4. Аристотель, основываясь на чувственном опыте, но находя в нем разумные основы, конструирует основание всего космоса при помощи таких категорий, которые приходится и нам и ему самому интерпретировать как религиозные, так что чисто мыслительная конструкция космоса завершается учением об абсолютной мировой закономерности, или об Уме, который вовсе не обязательно называть богом, но который сам Аристотель склонен трактовать вполне религиозно. Это тот результат аристотелевской философии, который нельзя не считать удивительным. Казалось бы, что тут божественного, если в космосе признается его вечная закономерность? Мы в настоящее время в этих случаях говорим просто о законах природы и общества и ничего божественного в них не находим. Но вот у Аристотеля оказывается, что в глубине бытия и жизни, если ее понимать как абсолютную истину, ничего и не существует, кроме этой вполне самодовлеющей и вполне ни от чего другого не зависящей закономерности сущего. И Аристотель вовсе не склонен все время говорить здесь о богах или о боге, поскольку все эти космические конструкции получены у него на путях вполне очевидного и самостоятельного человеческого чувства вселенской закономерности. Ему ничего не стоит опровергнуть существование мифического певца Орфея, а его песни приписать каким-нибудь вполне реальным творцам.

########################################

Продублируйте текст об Аристотеле полностью, слово в слово. Данные никак не связаны с текстом об Аристотеле.

########################################

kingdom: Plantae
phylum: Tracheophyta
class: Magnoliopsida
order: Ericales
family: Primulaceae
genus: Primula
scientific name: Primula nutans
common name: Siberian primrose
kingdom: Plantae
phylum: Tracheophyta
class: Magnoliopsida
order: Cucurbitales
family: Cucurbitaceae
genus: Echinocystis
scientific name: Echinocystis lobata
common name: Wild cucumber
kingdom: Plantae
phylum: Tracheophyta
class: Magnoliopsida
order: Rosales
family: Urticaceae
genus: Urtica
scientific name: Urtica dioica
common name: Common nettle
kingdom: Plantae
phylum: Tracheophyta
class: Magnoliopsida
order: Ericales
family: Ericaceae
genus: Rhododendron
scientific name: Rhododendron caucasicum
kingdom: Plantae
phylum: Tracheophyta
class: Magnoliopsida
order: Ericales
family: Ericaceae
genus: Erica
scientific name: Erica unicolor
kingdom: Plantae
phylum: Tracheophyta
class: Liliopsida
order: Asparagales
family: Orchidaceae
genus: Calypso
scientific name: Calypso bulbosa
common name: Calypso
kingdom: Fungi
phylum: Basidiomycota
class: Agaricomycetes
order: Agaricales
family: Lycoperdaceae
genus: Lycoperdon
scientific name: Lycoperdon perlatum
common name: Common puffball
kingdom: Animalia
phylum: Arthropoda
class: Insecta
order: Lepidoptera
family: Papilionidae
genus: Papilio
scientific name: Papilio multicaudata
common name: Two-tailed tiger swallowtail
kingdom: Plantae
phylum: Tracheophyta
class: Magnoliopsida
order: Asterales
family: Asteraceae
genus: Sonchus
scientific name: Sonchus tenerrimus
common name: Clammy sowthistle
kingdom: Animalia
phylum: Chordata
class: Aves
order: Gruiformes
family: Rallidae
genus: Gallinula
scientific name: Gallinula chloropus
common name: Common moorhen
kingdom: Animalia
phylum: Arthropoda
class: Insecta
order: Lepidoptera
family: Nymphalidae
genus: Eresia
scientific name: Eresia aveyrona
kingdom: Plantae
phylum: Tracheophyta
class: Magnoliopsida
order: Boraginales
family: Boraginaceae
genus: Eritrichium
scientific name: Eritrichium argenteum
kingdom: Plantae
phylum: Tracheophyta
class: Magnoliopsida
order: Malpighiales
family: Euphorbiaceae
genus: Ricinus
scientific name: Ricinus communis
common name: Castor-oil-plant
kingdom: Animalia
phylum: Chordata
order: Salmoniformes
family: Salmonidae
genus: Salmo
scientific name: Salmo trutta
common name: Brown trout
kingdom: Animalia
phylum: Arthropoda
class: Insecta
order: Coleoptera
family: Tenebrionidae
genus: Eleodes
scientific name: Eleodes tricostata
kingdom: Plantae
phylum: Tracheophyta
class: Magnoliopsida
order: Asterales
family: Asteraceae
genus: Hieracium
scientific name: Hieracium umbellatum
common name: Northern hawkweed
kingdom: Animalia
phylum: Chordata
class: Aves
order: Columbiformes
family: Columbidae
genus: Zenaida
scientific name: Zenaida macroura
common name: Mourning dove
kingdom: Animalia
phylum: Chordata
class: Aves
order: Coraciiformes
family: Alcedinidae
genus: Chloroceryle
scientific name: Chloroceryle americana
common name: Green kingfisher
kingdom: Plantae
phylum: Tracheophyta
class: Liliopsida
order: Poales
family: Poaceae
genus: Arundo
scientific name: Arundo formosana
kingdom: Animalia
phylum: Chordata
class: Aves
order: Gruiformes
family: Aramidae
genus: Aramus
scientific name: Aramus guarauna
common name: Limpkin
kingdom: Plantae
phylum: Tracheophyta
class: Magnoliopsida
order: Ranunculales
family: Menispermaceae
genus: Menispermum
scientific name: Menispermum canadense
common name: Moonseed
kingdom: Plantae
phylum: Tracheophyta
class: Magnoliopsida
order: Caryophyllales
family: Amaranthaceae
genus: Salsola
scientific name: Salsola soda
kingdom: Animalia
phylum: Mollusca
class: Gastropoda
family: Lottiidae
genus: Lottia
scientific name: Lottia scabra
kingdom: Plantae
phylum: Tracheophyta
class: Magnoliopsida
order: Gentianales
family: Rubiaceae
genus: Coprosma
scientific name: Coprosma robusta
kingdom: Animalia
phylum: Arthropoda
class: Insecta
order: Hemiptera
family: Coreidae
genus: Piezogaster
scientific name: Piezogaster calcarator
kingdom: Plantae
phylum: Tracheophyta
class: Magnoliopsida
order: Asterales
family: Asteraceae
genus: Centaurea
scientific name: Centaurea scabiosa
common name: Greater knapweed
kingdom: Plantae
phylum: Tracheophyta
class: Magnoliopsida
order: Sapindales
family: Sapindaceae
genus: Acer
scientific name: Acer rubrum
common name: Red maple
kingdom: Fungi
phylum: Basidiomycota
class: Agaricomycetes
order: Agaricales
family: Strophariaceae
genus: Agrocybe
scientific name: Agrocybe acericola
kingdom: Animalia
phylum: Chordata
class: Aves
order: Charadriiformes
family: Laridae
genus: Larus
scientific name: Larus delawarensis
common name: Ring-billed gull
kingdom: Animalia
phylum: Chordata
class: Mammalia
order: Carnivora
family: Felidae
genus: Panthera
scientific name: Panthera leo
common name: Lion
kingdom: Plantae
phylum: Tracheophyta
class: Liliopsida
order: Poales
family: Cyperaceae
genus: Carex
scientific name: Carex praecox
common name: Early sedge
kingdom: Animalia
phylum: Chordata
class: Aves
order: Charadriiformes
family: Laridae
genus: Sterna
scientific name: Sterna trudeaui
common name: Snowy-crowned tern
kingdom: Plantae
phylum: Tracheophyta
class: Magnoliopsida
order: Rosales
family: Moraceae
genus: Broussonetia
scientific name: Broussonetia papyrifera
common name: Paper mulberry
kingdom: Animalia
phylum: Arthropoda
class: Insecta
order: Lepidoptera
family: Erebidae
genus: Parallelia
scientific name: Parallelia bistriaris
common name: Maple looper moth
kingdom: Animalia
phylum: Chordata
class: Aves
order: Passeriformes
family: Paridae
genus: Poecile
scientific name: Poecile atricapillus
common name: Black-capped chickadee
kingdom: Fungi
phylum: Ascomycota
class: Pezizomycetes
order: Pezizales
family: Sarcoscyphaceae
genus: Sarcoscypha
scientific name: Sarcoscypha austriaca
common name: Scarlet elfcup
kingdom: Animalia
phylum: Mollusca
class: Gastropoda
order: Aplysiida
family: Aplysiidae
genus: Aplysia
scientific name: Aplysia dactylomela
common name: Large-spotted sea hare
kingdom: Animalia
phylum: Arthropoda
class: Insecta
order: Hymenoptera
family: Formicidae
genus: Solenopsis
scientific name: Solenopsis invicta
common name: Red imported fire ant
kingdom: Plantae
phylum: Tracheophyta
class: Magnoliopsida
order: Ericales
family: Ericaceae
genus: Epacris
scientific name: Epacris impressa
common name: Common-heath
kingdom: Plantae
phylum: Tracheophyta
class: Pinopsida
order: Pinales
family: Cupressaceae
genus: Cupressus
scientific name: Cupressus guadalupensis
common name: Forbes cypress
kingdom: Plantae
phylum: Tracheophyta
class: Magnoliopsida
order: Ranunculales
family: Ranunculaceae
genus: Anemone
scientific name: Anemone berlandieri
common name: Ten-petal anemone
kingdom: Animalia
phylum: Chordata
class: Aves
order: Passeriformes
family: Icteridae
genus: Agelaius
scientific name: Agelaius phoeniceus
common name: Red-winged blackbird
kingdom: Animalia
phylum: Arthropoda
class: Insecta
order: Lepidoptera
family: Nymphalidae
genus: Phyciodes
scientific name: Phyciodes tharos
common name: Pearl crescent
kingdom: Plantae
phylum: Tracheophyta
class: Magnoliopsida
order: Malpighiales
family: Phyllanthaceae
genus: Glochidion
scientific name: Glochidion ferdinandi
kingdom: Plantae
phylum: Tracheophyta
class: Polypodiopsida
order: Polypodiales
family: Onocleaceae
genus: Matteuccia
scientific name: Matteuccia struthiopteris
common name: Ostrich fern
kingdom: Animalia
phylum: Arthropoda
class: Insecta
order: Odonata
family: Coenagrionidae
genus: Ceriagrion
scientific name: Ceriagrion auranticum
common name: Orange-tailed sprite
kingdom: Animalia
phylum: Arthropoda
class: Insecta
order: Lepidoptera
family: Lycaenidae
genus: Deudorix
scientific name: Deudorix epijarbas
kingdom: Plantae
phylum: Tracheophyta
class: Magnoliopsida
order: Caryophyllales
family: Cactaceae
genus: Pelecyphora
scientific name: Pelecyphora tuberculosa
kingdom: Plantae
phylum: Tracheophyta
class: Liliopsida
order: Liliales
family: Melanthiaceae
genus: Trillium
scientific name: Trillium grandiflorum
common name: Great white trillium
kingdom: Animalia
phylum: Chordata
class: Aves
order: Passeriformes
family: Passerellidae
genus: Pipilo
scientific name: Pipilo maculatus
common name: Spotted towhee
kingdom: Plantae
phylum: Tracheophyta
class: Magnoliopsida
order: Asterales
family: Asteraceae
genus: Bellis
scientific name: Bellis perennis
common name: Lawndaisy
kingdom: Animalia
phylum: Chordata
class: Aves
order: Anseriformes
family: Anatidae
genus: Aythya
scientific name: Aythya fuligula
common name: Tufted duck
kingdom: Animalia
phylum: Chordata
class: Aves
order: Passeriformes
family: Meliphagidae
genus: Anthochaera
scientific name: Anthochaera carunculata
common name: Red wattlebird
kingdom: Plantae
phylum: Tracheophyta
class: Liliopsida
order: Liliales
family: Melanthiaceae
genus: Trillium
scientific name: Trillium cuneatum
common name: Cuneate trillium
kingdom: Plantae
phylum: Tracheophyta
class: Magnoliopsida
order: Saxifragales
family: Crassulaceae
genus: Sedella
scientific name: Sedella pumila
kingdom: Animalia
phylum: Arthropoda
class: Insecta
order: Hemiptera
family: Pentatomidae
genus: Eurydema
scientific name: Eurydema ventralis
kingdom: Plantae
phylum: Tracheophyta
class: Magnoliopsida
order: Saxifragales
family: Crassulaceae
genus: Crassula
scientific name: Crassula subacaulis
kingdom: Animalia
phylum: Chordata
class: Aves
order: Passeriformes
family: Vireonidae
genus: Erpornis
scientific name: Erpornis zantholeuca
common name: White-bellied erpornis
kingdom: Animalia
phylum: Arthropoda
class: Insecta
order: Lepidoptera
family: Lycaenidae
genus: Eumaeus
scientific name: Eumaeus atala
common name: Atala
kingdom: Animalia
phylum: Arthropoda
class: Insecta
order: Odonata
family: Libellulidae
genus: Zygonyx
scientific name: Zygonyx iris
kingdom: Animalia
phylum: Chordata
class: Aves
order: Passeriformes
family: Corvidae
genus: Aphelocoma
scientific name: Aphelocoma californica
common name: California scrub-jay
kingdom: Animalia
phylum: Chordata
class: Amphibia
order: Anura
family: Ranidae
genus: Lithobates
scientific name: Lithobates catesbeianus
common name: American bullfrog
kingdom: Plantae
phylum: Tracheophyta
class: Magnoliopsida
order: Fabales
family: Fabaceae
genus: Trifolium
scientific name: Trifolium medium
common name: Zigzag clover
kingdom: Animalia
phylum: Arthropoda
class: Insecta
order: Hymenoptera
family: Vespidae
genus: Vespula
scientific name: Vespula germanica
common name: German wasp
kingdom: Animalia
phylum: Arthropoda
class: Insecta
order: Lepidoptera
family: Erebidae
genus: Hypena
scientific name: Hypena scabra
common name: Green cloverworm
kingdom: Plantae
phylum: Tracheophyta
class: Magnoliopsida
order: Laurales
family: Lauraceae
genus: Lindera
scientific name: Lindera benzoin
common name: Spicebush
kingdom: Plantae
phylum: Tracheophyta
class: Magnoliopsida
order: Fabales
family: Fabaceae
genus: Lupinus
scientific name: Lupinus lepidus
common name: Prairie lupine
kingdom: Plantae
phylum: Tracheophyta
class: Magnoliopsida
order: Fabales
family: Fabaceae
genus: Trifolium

########################################

* **Ожидаемый ответ**:
4. Аристотель, основываясь на чувственном опыте, но находя в нем разумные основы, конструирует основание всего космоса при помощи таких категорий, которые приходится и нам и ему самому интерпретировать как религиозные, так что чисто мыслительная конструкция космоса завершается учением об абсолютной мировой закономерности, или об Уме, который вовсе не обязательно называть богом, но который сам Аристотель склонен трактовать вполне религиозно. Это тот результат аристотелевской философии, который нельзя не считать удивительным. Казалось бы, что тут божественного, если в космосе признается его вечная закономерность? Мы в настоящее время в этих случаях говорим просто о законах природы и общества и ничего божественного в них не находим. Но вот у Аристотеля оказывается, что в глубине бытия и жизни, если ее понимать как абсолютную истину, ничего и не существует, кроме этой вполне самодовлеющей и вполне ни от чего другого не зависящей закономерности сущего. И Аристотель вовсе не склонен все время говорить здесь о богах или о боге, поскольку все эти космические конструкции получены у него на путях вполне очевидного и самостоятельного человеческого чувства вселенской закономерности. Ему ничего не стоит опровергнуть существование мифического певца Орфея, а его песни приписать каким-нибудь вполне реальным творцам.